There used to be a very detailed description in English of the Staglieno Cemetery at comune.genova.it... but unfortunately this site has been renewed from the bottom up and the relevant articles apparently have gone[?]. According to my scribbled memo taken from these web pages, the Cemetery was founded in mid 19th century, has many tomb sculptures mainly made of marble, quite a few authors of literary acclaims have been attracted to this place including Mark Twain, etc etc.... The renewed pages seem to be moved and located at cimitero monumentale, but I cannot read Italian.... For a concise description in English, you can refer to Genovando: Staglieno Cemetery.
[Added: the 30th of July, 2004] Our correspondence continues between Michel-san and myself, and as I had told Michel that I cannot read Italian, he was so kind to send me the following translation of the relevant passages published in cimitero monumentale: Staglieno e la sua storia at comune.genova.it.
I have already received this via e-mail from Michel-san on the 8th of July, 2004, but due to pressing of my personal matters and also to a rather prolonged server-side problems caused by network setup renewal at the present hosting service in mid July, it took me over three weeks to publish this addendum and make my small article above much more enhanced. My most sincere thanks are due to you, Michel-san, and my apologies for this belated update.
History of the Staglieno:
The Staglieno cemetery officially opened to the public Jan 1st 1851. At this time it was largely incomplete, but had its basic specific architecture functional and symbolic aspects.
The project had already started in 1835 with the architect Carlo Barabino (1768–1825) — which had an important part in the Neo Classical physiognomy of Genova, and created buildings such as Teatro Carlo Felice, the Palazzo dell'Accademia, etc — just before he died of cholera.
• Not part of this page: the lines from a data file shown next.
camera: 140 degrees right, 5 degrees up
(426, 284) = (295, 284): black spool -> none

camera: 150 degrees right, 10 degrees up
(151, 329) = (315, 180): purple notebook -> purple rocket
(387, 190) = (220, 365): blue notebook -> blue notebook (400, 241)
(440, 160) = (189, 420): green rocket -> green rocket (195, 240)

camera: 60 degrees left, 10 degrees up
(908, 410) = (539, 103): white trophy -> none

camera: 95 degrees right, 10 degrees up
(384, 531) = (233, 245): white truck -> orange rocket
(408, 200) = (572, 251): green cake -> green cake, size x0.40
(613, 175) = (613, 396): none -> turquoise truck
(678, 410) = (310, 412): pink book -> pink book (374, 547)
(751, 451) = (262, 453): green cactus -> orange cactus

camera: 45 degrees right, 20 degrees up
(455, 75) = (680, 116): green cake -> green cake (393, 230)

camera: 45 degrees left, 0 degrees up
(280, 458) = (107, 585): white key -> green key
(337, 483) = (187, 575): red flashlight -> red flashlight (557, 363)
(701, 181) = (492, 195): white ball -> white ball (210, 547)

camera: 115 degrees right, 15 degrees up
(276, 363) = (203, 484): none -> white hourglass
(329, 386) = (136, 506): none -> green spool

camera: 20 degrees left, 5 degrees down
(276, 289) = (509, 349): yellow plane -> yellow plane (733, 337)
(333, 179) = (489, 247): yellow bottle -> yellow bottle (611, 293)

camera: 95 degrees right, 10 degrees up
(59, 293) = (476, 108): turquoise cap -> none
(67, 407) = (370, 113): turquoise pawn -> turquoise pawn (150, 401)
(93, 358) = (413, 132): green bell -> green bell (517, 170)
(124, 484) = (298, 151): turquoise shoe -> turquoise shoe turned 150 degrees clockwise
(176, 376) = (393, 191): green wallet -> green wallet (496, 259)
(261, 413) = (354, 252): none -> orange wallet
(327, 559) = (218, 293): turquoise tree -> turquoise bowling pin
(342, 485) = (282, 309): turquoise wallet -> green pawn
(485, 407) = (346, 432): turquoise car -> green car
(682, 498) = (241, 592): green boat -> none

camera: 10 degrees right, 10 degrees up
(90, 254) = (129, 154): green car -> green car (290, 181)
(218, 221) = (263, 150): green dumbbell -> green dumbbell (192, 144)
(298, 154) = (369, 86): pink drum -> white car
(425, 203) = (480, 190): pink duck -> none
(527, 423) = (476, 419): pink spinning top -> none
The project was then transferred to his co-worker Giovanni Battista Resasco (1798–1871) whose plans were approved in 1840. The works began in 1844, in the area of Villa Vaccarezza, where few people lived and not very far from the city centre.
From the original project of Barabino he kept the rectangle as basic structure, enhancing the monumental character. This brought great admiration from the visitors, who entered via the main gate directly in this scene, with homogeneous porticos, and the "Pantheon".
Once the complex structure of the cemetery works were over, in the 80s, this impact remained strong, even raised by the natural surroundings: The Pantheon with the porticos, the green hills — the zone of Boschetti & Valletta Pontasso — with vegetation and chapels and dissemintated monuments (like the tomb of Giuseppe Mazini and many names of the Risorgimento).
This integration in the landscape was increased in time, like the non-Catholic area or the cemetery of the English, in the last decades of the 19th century and beginning of the 20th. The choices of Resasco made Staglieno the model for cemeteries Italian and abroad, combining the Neo Classical architecture, of Mediterranean tradition, a kind of a "gallery" of monuments, and the "natural" type, more specific after the 40s of northern Europe and Anglo-Saxon countries (beginning with the Pére Lachaise in Paris).
The growth of the city being one of the major industrial and commercial centres of northern Italy, provoked several changes. Resasco himself made a change to the north-east area, with new semi-circular porticos, which should have been followed by another one. Only one was built in the 90s, rich with Liberty and Déco works. More works brought several periods to other porticos, as well as expansion to other areas. Like the Valle del Veilino — already sheltering the non-Catholic graves — with the building of the Porticato Montino, rich of Déco & "Novecento" works, and also the area for the dead of WWI (1935–1936), or the latest monumental change with the Portico S Antonino (began 1937, inauguration 1955).